* WHAT YOU HAVE TO DO:
Which lines run from the start of the material below through the line containing "Operational Risk Management Committee (ORMC)"? Retype them exactly, pictures excluded.

Start of Block

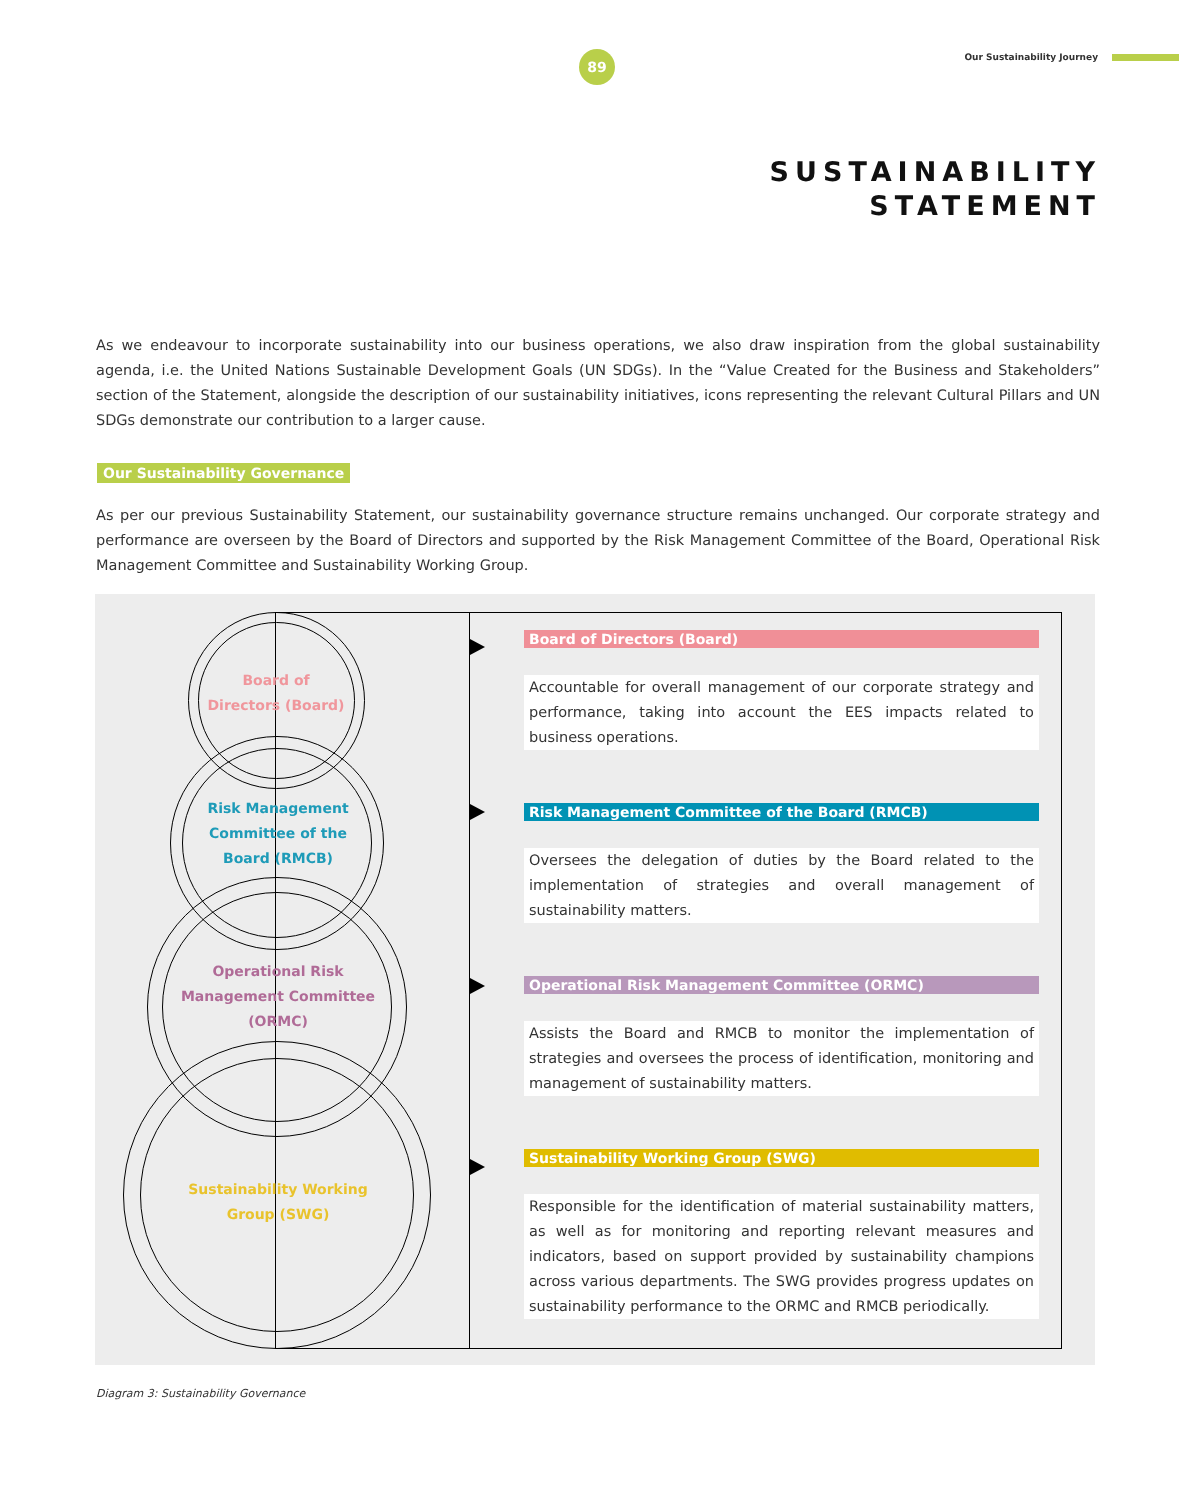89 Our Sustainability Journey
SUSTAINABILITY
STATEMENT
As we endeavour to incorporate sustainability into our business operations, we also draw inspiration from the global sustainability agenda, i.e. the United Nations Sustainable Development Goals (UN SDGs). In the “Value Created for the Business and Stakeholders” section of the Statement, alongside the description of our sustainability initiatives, icons representing the relevant Cultural Pillars and UN SDGs demonstrate our contribution to a larger cause.
Our Sustainability Governance
As per our previous Sustainability Statement, our sustainability governance structure remains unchanged. Our corporate strategy and performance are overseen by the Board of Directors and supported by the Risk Management Committee of the Board, Operational Risk Management Committee and Sustainability Working Group.
Board of
Directors (Board)
Risk Management
Committee of the
Board (RMCB)
Operational Risk
Management Committee
(ORMC)
Sustainability Working
Group (SWG)
Board of Directors (Board)
Accountable for overall management of our corporate strategy and performance, taking into account the EES impacts related to business operations.
Risk Management Committee of the Board (RMCB)
Oversees the delegation of duties by the Board related to the implementation of strategies and overall management of sustainability matters.
Operational Risk Management Committee (ORMC)
Assists the Board and RMCB to monitor the implementation of strategies and oversees the process of identification, monitoring and management of sustainability matters.
Sustainability Working Group (SWG)
Responsible for the identification of material sustainability matters, as well as for monitoring and reporting relevant measures and indicators, based on support provided by sustainability champions across various departments. The SWG provides progress updates on sustainability performance to the ORMC and RMCB periodically.
Diagram 3: Sustainability Governance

End of Block

* EXERCISE RESULT:
89 Our Sustainability Journey
SUSTAINABILITY
STATEMENT
As we endeavour to incorporate sustainability into our business operations, we also draw inspiration from the global sustainability agenda, i.e. the United Nations Sustainable Development Goals (UN SDGs). In the “Value Created for the Business and Stakeholders” section of the Statement, alongside the description of our sustainability initiatives, icons representing the relevant Cultural Pillars and UN SDGs demonstrate our contribution to a larger cause.
Our Sustainability Governance
As per our previous Sustainability Statement, our sustainability governance structure remains unchanged. Our corporate strategy and performance are overseen by the Board of Directors and supported by the Risk Management Committee of the Board, Operational Risk Management Committee and Sustainability Working Group.
Board of
Directors (Board)
Risk Management
Committee of the
Board (RMCB)
Operational Risk
Management Committee
(ORMC)
Sustainability Working
Group (SWG)
Board of Directors (Board)
Accountable for overall management of our corporate strategy and performance, taking into account the EES impacts related to business operations.
Risk Management Committee of the Board (RMCB)
Oversees the delegation of duties by the Board related to the implementation of strategies and overall management of sustainability matters.
Operational Risk Management Committee (ORMC)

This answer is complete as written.